A divisão no Benfica começa em Rui Costa
Presidente não tem conseguido medir as consequências das suas não-decisões
O que Rui Costa nunca conseguiu foi medir bem as consequências, embora se perceba porquê. É no gabinete o reflexo do que assumia em campo: trocava o golo pela grande assistência. Era o homem que gostava de jogar solto, receber a bola e colocá-la à frente do colega isolado, cara a cara com o guarda-redes adversário, para que resolvesse. Entendia que esse último passe chegava para que todos o adorassem e, na verdade, chegou, tanto na Seleção como em Florença e nos primeiros tempos no Milan, até que o futebol começou a pedir outras coisas ao número 10. Paralelamente, talvez também por isso se tenha sentido confortável tantos anos na sombra de Luís Filipe Vieira, ao mesmo tempo que não se apercebia de que o mundo evoluía à sua volta.
Em campo, nunca se viu como Maradona, não era capaz de assumir ele a rotura, fintar o mundo inteiro e marcar. Não é, passe a repetição, um homem de roturas. Ao tornar-se sucessor de Vieira, achou que tinha de manter alta a taxa de aprovação e que esta se sobrepunha a tudo o resto. Inclusive tomar decisões difíceis, porém necessárias. Rui Costa chegou onde poucos chegaram até hoje: é o presidente do clube do coração. No entanto, nunca entendeu que uma coisa é ocupar o lugar, outra ser realmente presidente, líder empático, alguém que pode alterar positivamente o curso do futuro. Mais uma vez, essa falta de assertividade tem naturalmente consequências.

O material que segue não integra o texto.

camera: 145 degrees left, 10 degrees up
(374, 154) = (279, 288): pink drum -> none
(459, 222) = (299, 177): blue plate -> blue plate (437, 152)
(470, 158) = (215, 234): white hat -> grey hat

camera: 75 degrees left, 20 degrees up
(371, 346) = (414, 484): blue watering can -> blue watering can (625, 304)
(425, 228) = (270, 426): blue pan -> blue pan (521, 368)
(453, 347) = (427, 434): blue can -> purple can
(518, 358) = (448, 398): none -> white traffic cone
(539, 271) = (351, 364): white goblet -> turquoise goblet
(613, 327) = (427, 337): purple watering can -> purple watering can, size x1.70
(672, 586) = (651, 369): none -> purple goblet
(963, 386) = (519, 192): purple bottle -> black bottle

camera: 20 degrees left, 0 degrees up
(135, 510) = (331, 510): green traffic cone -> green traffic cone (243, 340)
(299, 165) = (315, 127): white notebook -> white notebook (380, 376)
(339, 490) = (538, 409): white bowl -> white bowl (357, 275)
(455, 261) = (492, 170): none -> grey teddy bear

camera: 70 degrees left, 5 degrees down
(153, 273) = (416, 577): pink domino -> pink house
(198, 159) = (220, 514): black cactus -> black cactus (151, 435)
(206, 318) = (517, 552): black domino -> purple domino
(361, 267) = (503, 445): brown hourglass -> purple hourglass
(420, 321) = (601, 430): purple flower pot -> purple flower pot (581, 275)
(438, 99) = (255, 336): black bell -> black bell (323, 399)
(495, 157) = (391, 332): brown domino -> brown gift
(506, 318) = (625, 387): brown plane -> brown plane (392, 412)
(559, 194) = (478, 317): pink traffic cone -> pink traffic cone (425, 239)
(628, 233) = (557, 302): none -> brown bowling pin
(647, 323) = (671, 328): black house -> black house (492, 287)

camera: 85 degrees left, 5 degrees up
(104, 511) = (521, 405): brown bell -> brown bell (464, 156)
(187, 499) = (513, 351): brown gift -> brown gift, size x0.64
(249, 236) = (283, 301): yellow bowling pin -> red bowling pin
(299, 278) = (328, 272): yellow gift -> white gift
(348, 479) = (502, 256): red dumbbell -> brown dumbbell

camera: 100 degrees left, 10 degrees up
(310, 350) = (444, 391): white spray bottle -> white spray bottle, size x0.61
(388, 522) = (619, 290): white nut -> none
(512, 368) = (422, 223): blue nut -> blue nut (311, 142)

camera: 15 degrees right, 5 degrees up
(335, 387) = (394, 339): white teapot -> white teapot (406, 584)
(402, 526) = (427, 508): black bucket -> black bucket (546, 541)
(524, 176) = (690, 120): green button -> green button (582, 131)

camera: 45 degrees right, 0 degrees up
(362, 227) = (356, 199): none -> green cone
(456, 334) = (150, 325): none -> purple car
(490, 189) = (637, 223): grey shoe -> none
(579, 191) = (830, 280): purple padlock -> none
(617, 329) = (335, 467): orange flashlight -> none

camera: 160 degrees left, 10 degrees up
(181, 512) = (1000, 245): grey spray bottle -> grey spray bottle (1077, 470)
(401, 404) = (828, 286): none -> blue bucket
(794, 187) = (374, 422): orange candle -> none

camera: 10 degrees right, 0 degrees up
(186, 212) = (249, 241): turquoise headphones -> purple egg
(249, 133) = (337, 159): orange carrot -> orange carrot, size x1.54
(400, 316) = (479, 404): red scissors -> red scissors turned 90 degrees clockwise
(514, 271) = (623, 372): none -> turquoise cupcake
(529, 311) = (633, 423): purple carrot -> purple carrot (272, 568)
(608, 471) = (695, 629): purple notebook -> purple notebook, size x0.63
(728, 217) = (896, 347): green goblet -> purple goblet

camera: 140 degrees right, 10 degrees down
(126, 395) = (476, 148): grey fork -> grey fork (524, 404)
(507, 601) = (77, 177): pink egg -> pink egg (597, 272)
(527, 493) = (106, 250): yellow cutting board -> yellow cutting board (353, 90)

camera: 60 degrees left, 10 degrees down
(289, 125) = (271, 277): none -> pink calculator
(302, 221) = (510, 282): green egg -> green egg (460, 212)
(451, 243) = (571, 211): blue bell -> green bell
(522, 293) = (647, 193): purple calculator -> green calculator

Até pelo ideal que representa, a sua responsabilidade ultrapassa as paredes de betão do Estádio da Luz. É o jogador-presidente e poderia abrir fronteiras para outros, um cenário mais do que desejável no contexto português: o jogo deve ser gerido por quem a este pertenceu, sejam jogadores, treinadores ou staff. Só que para o seu exemplo ser produtivo deveria ter quebrado com o passado, algo que se recusou liminarmente a fazer. A decisão não lhe trouxe naturalmente a frescura necessária, ao ponto de já não ser o ex-jogador, apenas o ex-vice-presidente.
O Benfica está dividido e mais do que nunca nos últimos tempos. De cima a baixo, ou seja, da liderança aos adeptos. Que Rui Costa não se iluda, ele é o principal responsável. O clube não pode andar a duas velocidades: ou avança para a modernidade com todos os gabinetes a remar para o mesmo lado, com o mesmo esforço, ou se mantém o caciquismo vigente. Não há lugar a meios-termos ou meias-decisões, ainda mais porque os rivais já ultrapassaram ou se preparam para ultrapassar encruzilhada idêntica.
A última AG foi o primeiro aviso para o presidente começar a tomar decisões. Até a questão Schmidt, isolado sem comunicação preventiva, o deixou com as mãos a arder quando lhe quis pegar, ao optar pela continuidade. É verdade que os resultados influenciaram o contexto da AG, tal como o timing de uma auditoria que seria sempre escalpelizada para lá do parágrafo de conclusão e que apenas encaixou no cinzentismo do «afinal nem está tudo mal», mas para o próprio bem Rui Costa tem de encontrar rapidamente respostas. E, se tudo tem consequências, porque não aceitar as que advêm da proatividade?